WORKSHOPページの課題「団扇」で少しでもその独特な風合いを体験して頂きたく教材として準備しております。

こちらでは簡単にではありますが、溶き方をご紹介します。(工程についての文章表現は出来るだけ簡単な言葉を使うように心がけたいと思いますので、逆に専門の視点から見ると説明不足感もあるやもしれませんが、ご了承ください。本サイトWORKSHOPと同様にまずは画材などに触れて頂く感覚を大切にしたく思っております。)

さて、胡粉(ごふん)は写真のような状態ですので、まず乳鉢で擦りつぶします。

最初の胡粉(ごふん)の状態
乳鉢ですり潰します

細かく出来たら絵皿に戻します。以下のような感じです

細かく擦りつぶした胡粉

次に膠を加え、団子にしていきます。WORKSHOP、Lesson3では、どこまでやるか?もありますが、取り合えず細かく擦り潰した状態の胡粉をお送りする予定です。

膠を少しずつ混ぜます
膠を加え、団子になるまでまとめます

簡単に説明しますと、白玉団子を作る要領です。

団子にしたら絵皿にたたきつけ(ハンバーグの空気抜き作業のような感じ)、膠と胡粉がしっかり馴染むようにします。

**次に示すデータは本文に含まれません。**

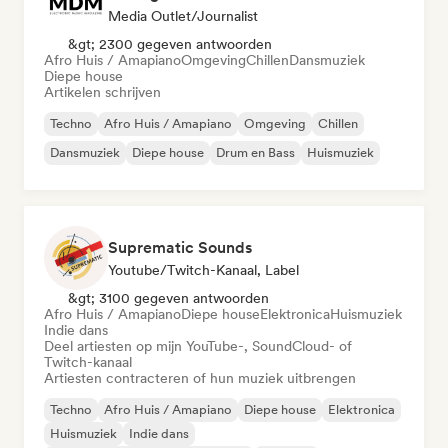
Media Outlet/Journalist
&gt; 2300 gegeven antwoorden
Afro Huis / Amapiano
Omgeving
Chillen
Dansmuziek
Diepe house
Artikelen schrijven
Techno
Afro Huis / Amapiano
Omgeving
Chillen
Dansmuziek
Diepe house
Drum en Bass
Huismuziek
Suprematic Sounds
Youtube/Twitch-Kanaal, Label
&gt; 3100 gegeven antwoorden
Afro Huis / Amapiano
Diepe house
Elektronica
Huismuziek
Indie dans
Deel artiesten op mijn YouTube-, SoundCloud- of
Twitch-kanaal
Artiesten contracteren of hun muziek uitbrengen
Techno
Afro Huis / Amapiano
Diepe house
Elektronica
Huismuziek
Indie dans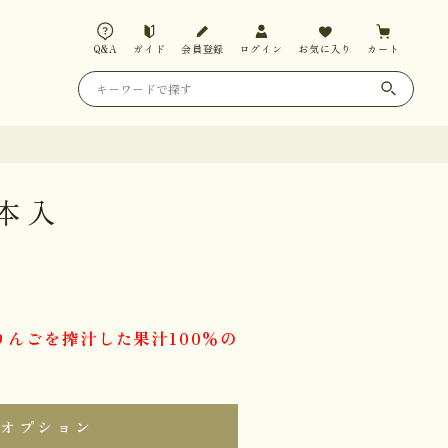
Q&A
ガイド
会員登録
ログイン
お気に入り
カート
3本入
りんごを搾汁した果汁100％の
オプション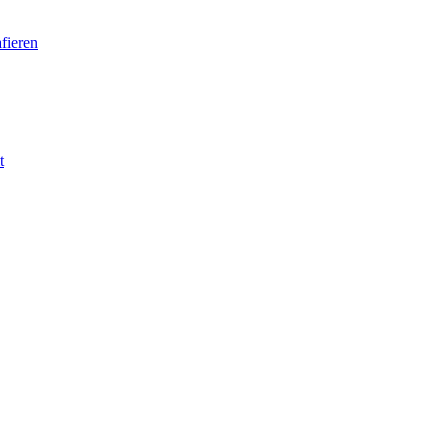
fieren
t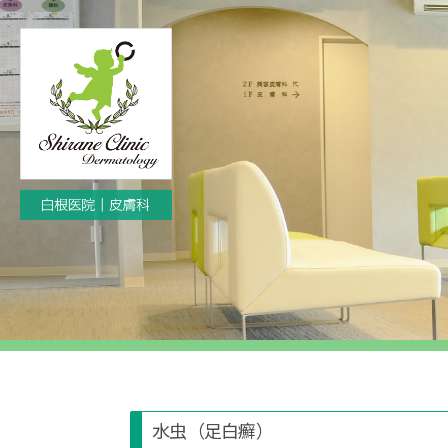
白
根
医
院
｜
皮
膚
科：
島
根
県
水虫（足白癬）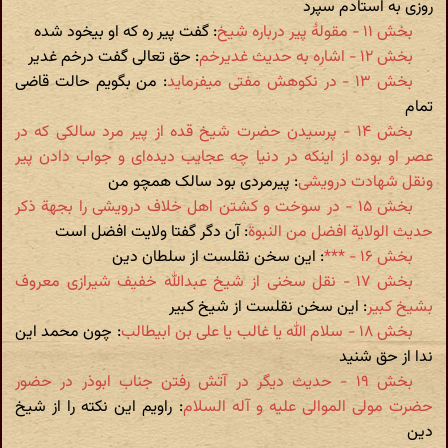
روزی به استادم سپرد
بخش ۱۱ - مقولۀ پیر درباره شیخ
: گفت پیر ره که او بیخود شده
بخش ۱۲ - اشاره به حدیث غدیرخم
: حق تعالی گفت درخم غدیر
بخش ۱۳ - در نکوهش مفتی می‬فرماید
: من بگویم حالت قاضی
تمام
بخش ۱۴ - پرسیدن حضرت شیخ قده از پیر مرد سالکی که در
عصر او بوده از اینکه در دنیا چه عجایب دیده‌‌ای و جواب دادن پیر
ونقل شهادت درویشی
: پیرمردی بود سالک همچو من
بخش ۱۵ - در سوخت و کشتن اهل خلاف درویشی را بجهة ذکر
حدیث الولایة افضل من النبوة
: آن دگر گفتا ولایت افضل است
بخش ۱۶ - ***
: این سخن نقلست از سلطان دین
بخش ۱۷ - نقل سخنی از شیخ عبدالله خفیف شیرازی معروف
بشیخ کبیر
: این سخن نقلست از شیخ کبیر
بخش ۱۸ - سلام الله یا غالب یا علی بن ابیطالب
: چون محمد این
ندا از حق شنید
بخش ۱۹ - حدیث دیگر در آتش رفتن جناب ابوذر در حضور
حضرت مولی الموالی علیه و آله السلام
: راویم این نکته را از شیخ
دین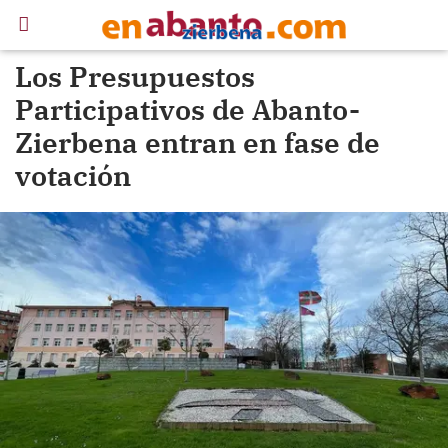
Los Presupuestos
Participativos de Abanto-
Zierbena entran en fase de
votación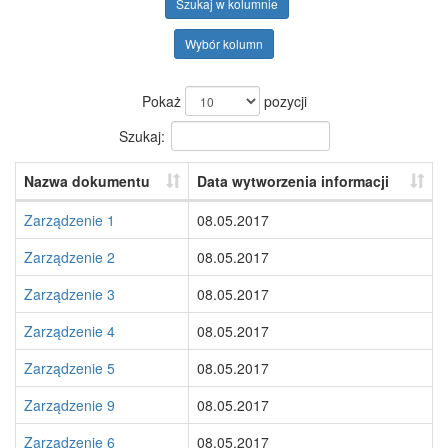
Szukaj w kolumnie
Wybór kolumn
Pokaż
pozycji
Szukaj:
Nazwa dokumentu
Data wytworzenia informacji
Zarządzenie 1
08.05.2017
Zarządzenie 2
08.05.2017
Zarządzenie 3
08.05.2017
Zarządzenie 4
08.05.2017
Zarządzenie 5
08.05.2017
Zarządzenie 9
08.05.2017
Zarządzenie 6
08.05.2017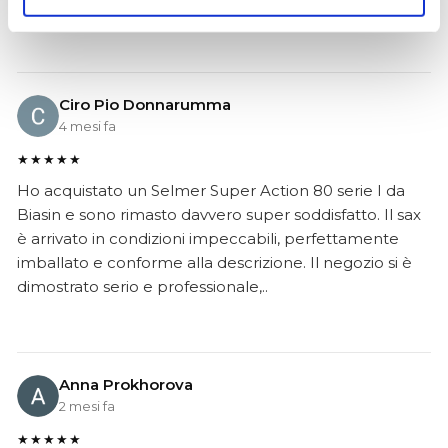
Negozio assolutamente consigliato, acqui..
Ciro Pio Donnarumma
4 mesi fa
★★★★★
Ho acquistato un Selmer Super Action 80 serie I da
Biasin e sono rimasto davvero super soddisfatto. Il sax
è arrivato in condizioni impeccabili, perfettamente
imballato e conforme alla descrizione. Il negozio si è
dimostrato serio e professionale,..
Anna Prokhorova
2 mesi fa
★★★★★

しっかり団子になったら、絵皿に水を入れて指で押しつぶすようにしながら、丁寧に溶かしていきます。

きれいに溶かします

きれいに溶かしきったら、地塗りなどの場合は刷毛で塗っていきます。実際に塗る際の濃度は牛乳よりも薄いくらいまで水、時には膠液で調整していきます。(これも一般的に地塗りなどの場合です。表現として使う時は様々です)

地塗りの場合は刷毛で塗ります。
丁寧に塗っていきます。

大まかではありますが、以上が胡粉を溶く工程のご紹介です。

白色なので画像では分かりにくいかもしれませんが乾くと何とも言えない独特の白色になります。また作品紹介なども含め本サイトでご紹介出来ればと思います。

何度か「日本画制作の工程は料理みたい」と表現していますが、胡粉を溶く工程も正にそんな感じです。制作工程などをご紹介することで独特の絵具に触れてみて頂くきっかけになれば幸いです。